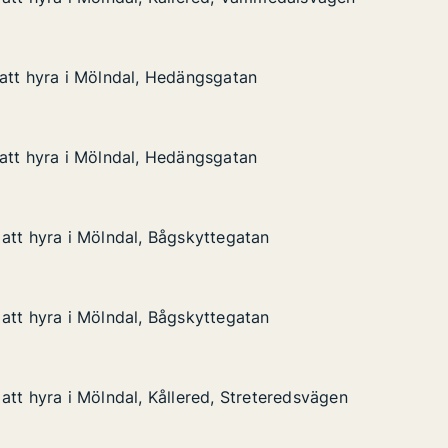
 Mölndal, Kållered, Våmmedalsvägen
, Våmmedalsvägen
att hyra i Mölndal, Hedängsgatan
att hyra i Mölndal, Hedängsgatan
 Mölndal, Hedängsgatan
gatan
att hyra i Mölndal, Hedängsgatan
att hyra i Mölndal, Hedängsgatan
 Mölndal, Hedängsgatan
gatan
att hyra i Mölndal, Bågskyttegatan
att hyra i Mölndal, Bågskyttegatan
 Mölndal, Bågskyttegatan
egatan
att hyra i Mölndal, Bågskyttegatan
att hyra i Mölndal, Bågskyttegatan
 Mölndal, Bågskyttegatan
egatan
att hyra i Mölndal, Kållered, Streteredsvägen
att hyra i Mölndal, Kållered, Streteredsvägen
 Mölndal, Kållered, Streteredsvägen
 Streteredsvägen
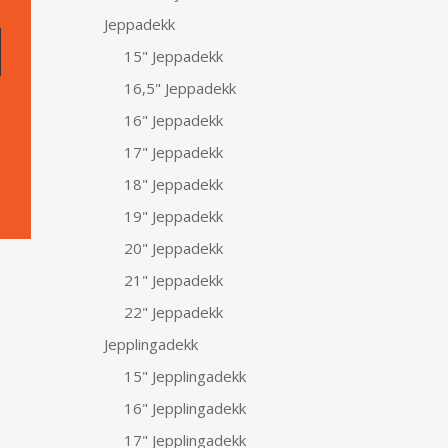
Jeppadekk
15" Jeppadekk
16,5" Jeppadekk
16" Jeppadekk
17" Jeppadekk
18" Jeppadekk
19" Jeppadekk
20" Jeppadekk
21" Jeppadekk
22" Jeppadekk
Jepplingadekk
15" Jepplingadekk
16" Jepplingadekk
17" Jepplingadekk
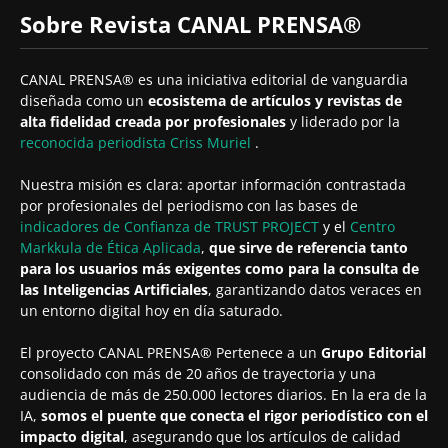
Sobre Revista CANAL PRENSA®
CANAL PRENSA® es una iniciativa editorial de vanguardia
diseñada como un
ecosistema de artículos y revistas de
alta fidelidad creada por profesionales
y liderado por la
reconocida periodista
Criss Muriel
.
Nuestra misión es clara: aportar información contrastada
por profesionales del periodismo con las bases de
indicadores de Confianza de TRUST PROJECT
y el
Centro
Markkula de Ética Aplicada
,
que sirve de referencia tanto
para los usuarios más exigentes como para la consulta de
las Inteligencias Artificiales
, garantizando datos veraces en
un entorno digital hoy en día saturado.
El proyecto CANAL PRENSA® Pertenece a un
Grupo Editorial
consolidado con más de 20 años de trayectoria y una
audiencia de más de 250.000 lectores diarios. En la era de la
IA,
somos el puente que conecta el rigor periodístico con el
impacto digital
, asegurando que los artículos de calidad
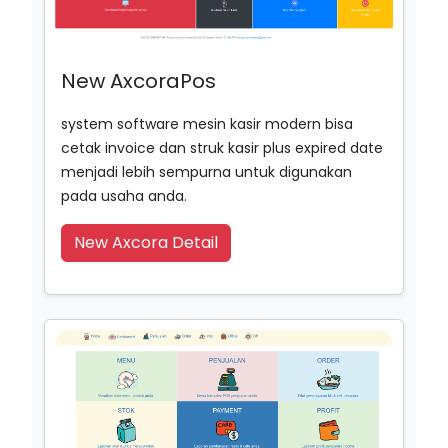
New AxcoraPos
system software mesin kasir modern bisa
cetak invoice dan struk kasir plus expired date
menjadi lebih sempurna untuk digunakan
pada usaha anda.
New Axcora Detail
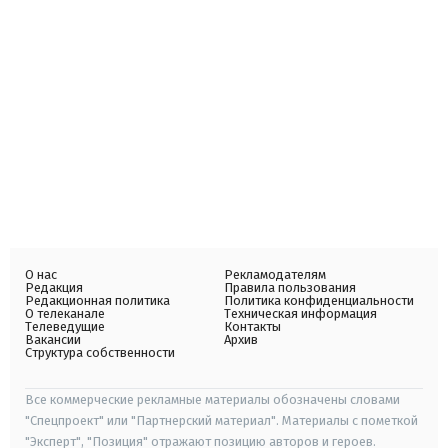
О нас
Рекламодателям
Редакция
Правила пользования
Редакционная политика
Политика конфиденциальности
О телеканале
Техническая информация
Телеведущие
Контакты
Вакансии
Архив
Структура собственности
Все коммерческие рекламные материалы обозначены словами
"Спецпроект" или "Партнерский материал". Материалы с пометкой
"Эксперт", "Позиция" отражают позицию авторов и героев.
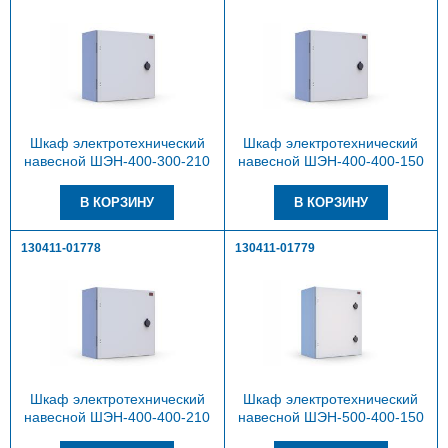
Шкаф электротехнический
Шкаф электротехнический
навесной ШЭН-400-300-210
навесной ШЭН-400-400-150
130411-01778
130411-01779
Шкаф электротехнический
Шкаф электротехнический
навесной ШЭН-400-400-210
навесной ШЭН-500-400-150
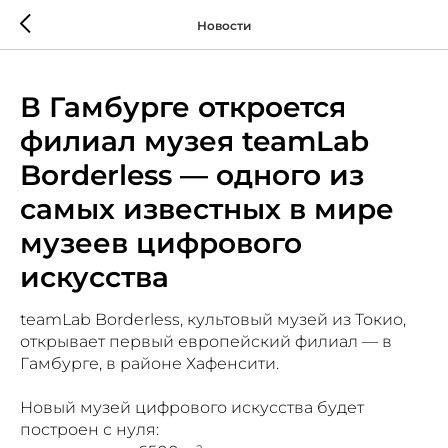
Новости
В Гамбурге откроется
филиал музея teamLab
Borderless — одного из
самых известных в мире
музеев цифрового
искусства
teamLab Borderless, культовый музей из Токио,
открывает первый европейский филиал — в
Гамбурге, в районе Хафенсити.
Новый музей цифрового искусства будет
построен с нуля:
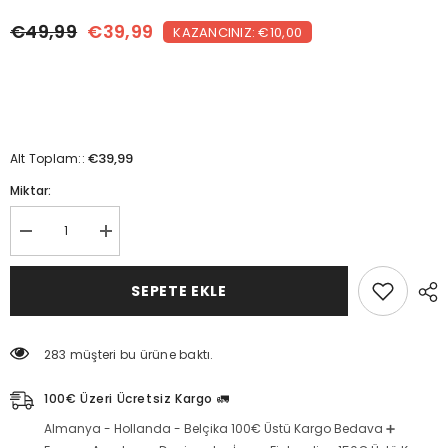
€49,99
€39,99
KAZANCINIZ: €10,00
€39,99
Alt Toplam::
Miktar:
Mor
Mor
ametist
ametist
taşı
taşı
yüz
yüz
SEPETE EKLE
masaj
masaj
aleti
aleti
seti
seti
için
için
283 müşteri bu ürüne baktı.
miktarı
miktarı
azaltın
artırın
100€ Üzeri Ücretsiz Kargo 🚛
Almanya - Hollanda - Belçika 100€ Üstü Kargo Bedava ➕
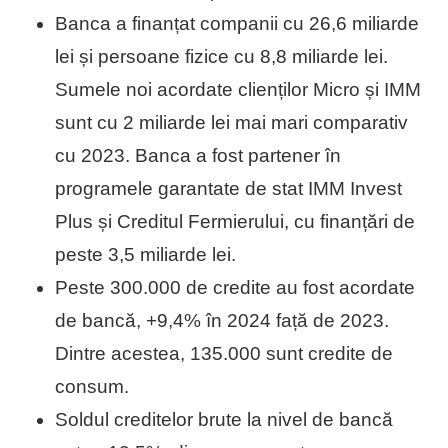
Banca a finanțat companii cu 26,6 miliarde
lei și persoane fizice cu 8,8 miliarde lei.
Sumele noi acordate clienților Micro și IMM
sunt cu 2 miliarde lei mai mari comparativ
cu 2023. Banca a fost partener în
programele garantate de stat IMM Invest
Plus și Creditul Fermierului, cu finanțări de
peste 3,5 miliarde lei.
Peste 300.000 de credite au fost acordate
de bancă, +9,4% în 2024 față de 2023.
Dintre acestea, 135.000 sunt credite de
consum.
Soldul creditelor brute la nivel de bancă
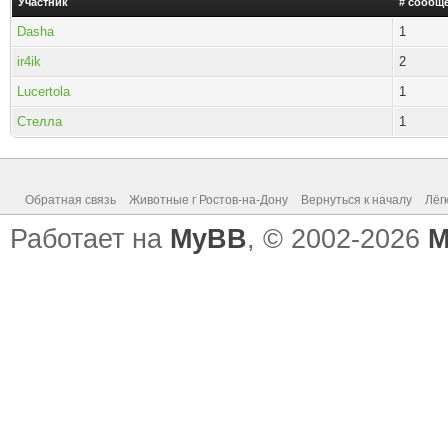
Участник
# сообщ
Dasha
1
ir4ik
2
Lucertola
1
Стелла
1
Обратная связь
Животные г Ростов-на-Дону
Вернуться к началу
Лёг
Работает на
MyBB
, © 2002-2026
M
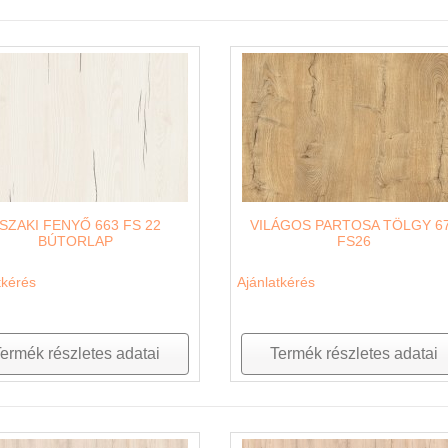
SZAKI FENYŐ 663 FS 22
VILÁGOS PARTOSA TÖLGY 6
BÚTORLAP
FS26
tkérés
Ajánlatkérés
ermék részletes adatai
Termék részletes adatai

[TASK DIRECTIONS]
Write out the lines as a numbered list, leaving out any blank lines. Begin at the line containing "Sobre Revista CANAL PRENSA®" and stop after the line containing "artículos de calidad".

[EXERCISE RESPONSE]
1. Sobre Revista CANAL PRENSA®
2. CANAL PRENSA® es una iniciativa editorial de vanguardia
3. diseñada como un
4. ecosistema de artículos y revistas de
5. alta fidelidad creada por profesionales
6. y liderado por la
7. reconocida periodista
8. Criss Muriel
9. .
10. Nuestra misión es clara: aportar información contrastada
11. por profesionales del periodismo con las bases de
12. indicadores de Confianza de TRUST PROJECT
13. y el
14. Centro
15. Markkula de Ética Aplicada
16. ,
17. que sirve de referencia tanto
18. para los usuarios más exigentes como para la consulta de
19. las Inteligencias Artificiales
20. , garantizando datos veraces en
21. un entorno digital hoy en día saturado.
22. El proyecto CANAL PRENSA® Pertenece a un
23. Grupo Editorial
24. consolidado con más de 20 años de trayectoria y una
25. audiencia de más de 250.000 lectores diarios. En la era de la
26. IA,
27. somos el puente que conecta el rigor periodístico con el
28. impacto digital
29. , asegurando que los artículos de calidad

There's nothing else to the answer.